The Thermodynamic Model Selector Skill guides selection of appropriate thermodynamic property methods based on component characteristics, operating conditions, and accuracy requirements.

## Capabilities

- Component analysis (polarity, association, electrolytes)
- Operating condition assessment
- Property method recommendation
- Binary interaction parameter fitting
- VLE/LLE data regression
- Model validation against experimental data
- Uncertainty quantification

## Usage Guidelines

### When to Use
- Selecting property methods for simulation
- Fitting interaction parameters
- Validating thermodynamic models
- Assessing model uncertainty

### Prerequisites
- Component list defined
- Operating ranges specified
- Experimental data available
- Accuracy requirements known

### Best Practices
- Consider all phase equilibria
- Validate with experimental data
- Document model selection rationale
- Assess sensitivity to parameters

## Process Integration

This skill integrates with:
- Process Simulation Model Development
- Distillation Column Design
- Crystallization Process Design

## Configuration

```yaml
thermodynamic-model-selector:
  model-categories:
    - equation-of-state
    - activity-coefficient
    - specialized
  data-sources:
    - DECHEMA
    - NIST
    - DIPPR
```

## Output Artifacts

- Model selection reports
- Parameter fitting results
- Validation comparisons
- Uncertainty assessments

Overview

This skill automates selection of thermodynamic property methods based on component characteristics, operating conditions, and accuracy targets.
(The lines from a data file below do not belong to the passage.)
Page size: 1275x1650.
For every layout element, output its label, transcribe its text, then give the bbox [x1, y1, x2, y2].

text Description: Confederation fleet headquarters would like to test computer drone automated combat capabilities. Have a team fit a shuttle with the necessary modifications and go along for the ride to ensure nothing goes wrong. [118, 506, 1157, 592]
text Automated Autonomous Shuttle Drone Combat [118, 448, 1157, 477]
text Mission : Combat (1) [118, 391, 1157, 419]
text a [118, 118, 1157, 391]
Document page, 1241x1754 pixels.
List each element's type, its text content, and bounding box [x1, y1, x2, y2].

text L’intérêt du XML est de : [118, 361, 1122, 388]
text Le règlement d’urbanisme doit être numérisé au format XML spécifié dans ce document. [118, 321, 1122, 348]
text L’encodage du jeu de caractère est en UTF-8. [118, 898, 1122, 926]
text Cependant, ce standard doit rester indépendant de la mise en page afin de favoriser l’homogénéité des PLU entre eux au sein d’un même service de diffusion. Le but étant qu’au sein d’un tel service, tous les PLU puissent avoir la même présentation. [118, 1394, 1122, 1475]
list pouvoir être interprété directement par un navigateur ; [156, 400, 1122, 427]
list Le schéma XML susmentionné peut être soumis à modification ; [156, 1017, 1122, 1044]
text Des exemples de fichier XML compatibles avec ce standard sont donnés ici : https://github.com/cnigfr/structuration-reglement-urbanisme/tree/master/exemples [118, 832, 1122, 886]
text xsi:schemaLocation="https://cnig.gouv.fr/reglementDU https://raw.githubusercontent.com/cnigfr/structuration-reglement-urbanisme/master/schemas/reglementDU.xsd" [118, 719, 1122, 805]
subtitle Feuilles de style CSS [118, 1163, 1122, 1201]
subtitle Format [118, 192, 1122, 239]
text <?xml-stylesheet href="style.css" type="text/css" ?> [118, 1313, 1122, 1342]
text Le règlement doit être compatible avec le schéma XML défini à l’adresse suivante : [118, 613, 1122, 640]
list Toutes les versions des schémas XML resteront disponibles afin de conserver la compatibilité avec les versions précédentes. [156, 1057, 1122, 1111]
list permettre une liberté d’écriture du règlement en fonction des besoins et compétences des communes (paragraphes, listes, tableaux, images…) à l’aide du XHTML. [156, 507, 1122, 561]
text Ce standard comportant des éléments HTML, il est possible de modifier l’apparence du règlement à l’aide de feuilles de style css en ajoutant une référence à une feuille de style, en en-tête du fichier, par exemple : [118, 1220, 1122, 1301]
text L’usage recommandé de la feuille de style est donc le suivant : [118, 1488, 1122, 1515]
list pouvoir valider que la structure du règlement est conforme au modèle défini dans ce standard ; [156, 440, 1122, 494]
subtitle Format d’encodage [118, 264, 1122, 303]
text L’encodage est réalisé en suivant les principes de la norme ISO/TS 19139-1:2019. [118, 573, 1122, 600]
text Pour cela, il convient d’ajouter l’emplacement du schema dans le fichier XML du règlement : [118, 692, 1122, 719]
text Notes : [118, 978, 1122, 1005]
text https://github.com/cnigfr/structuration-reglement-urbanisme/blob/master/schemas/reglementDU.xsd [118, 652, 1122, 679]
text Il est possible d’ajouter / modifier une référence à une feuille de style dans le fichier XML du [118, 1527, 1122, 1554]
It recommends equations of state, activity-coefficient models, or specialized correlations and produces model selection reports and validation summaries. The goal is faster, more consistent selection for simulation and design workflows.

How this skill works

The skill inspects component lists to detect polarity, associating species, electrolytes, and other key traits. It evaluates operating ranges (T, P, composition), cross-checks available experimental data, and matches those inputs to model categories (EOS, activity-coefficient, specialized). It can fit binary interaction parameters to VLE/LLE data, validate models against experiments, and quantify uncertainty to support decision-making.

When to use it

  • Choosing a property method for process simulation or flowsheeting
  • Fitting and updating binary interaction parameters from VLE/LLE data
  • Validating thermodynamic models against experimental datasets
  • Assessing model uncertainty and sensitivity before scale-up
  • Design tasks involving phase equilibria, distillation, or crystallization

Best practices

  • Provide a complete component list and realistic operating range before selection
  • Include experimental VLE/LLE data for parameter fitting and validation when available
  • Consider all relevant phase equilibria (vapor, liquid, solid, and associative behavior)
  • Document the selection rationale and validation metrics for traceability
  • Perform sensitivity analysis on fitted parameters and report uncertainty bounds

Example use cases

  • Select an EOS (PR, SRK, or cubic-plus-association) for high-pressure hydrocarbon streams
  • Choose an activity-coefficient model (NRTL, UNIQUAC) for polar solvent separations
  • Fit binary interaction parameters to experimental VLE for azeotrope prediction
  • Validate models and produce uncertainty estimates for distillation column design
  • Recommend specialized models for electrolytes or strongly associating species

FAQ

What inputs are required for a reliable recommendation?

At minimum: a complete component list, temperature/pressure ranges, and your accuracy requirements. Experimental VLE/LLE data and phase labels improve fitting and validation.

Can it fit interaction parameters automatically?

Yes. The skill supports regression of binary interaction parameters from supplied VLE/LLE datasets and returns fit quality metrics and uncertainty estimates.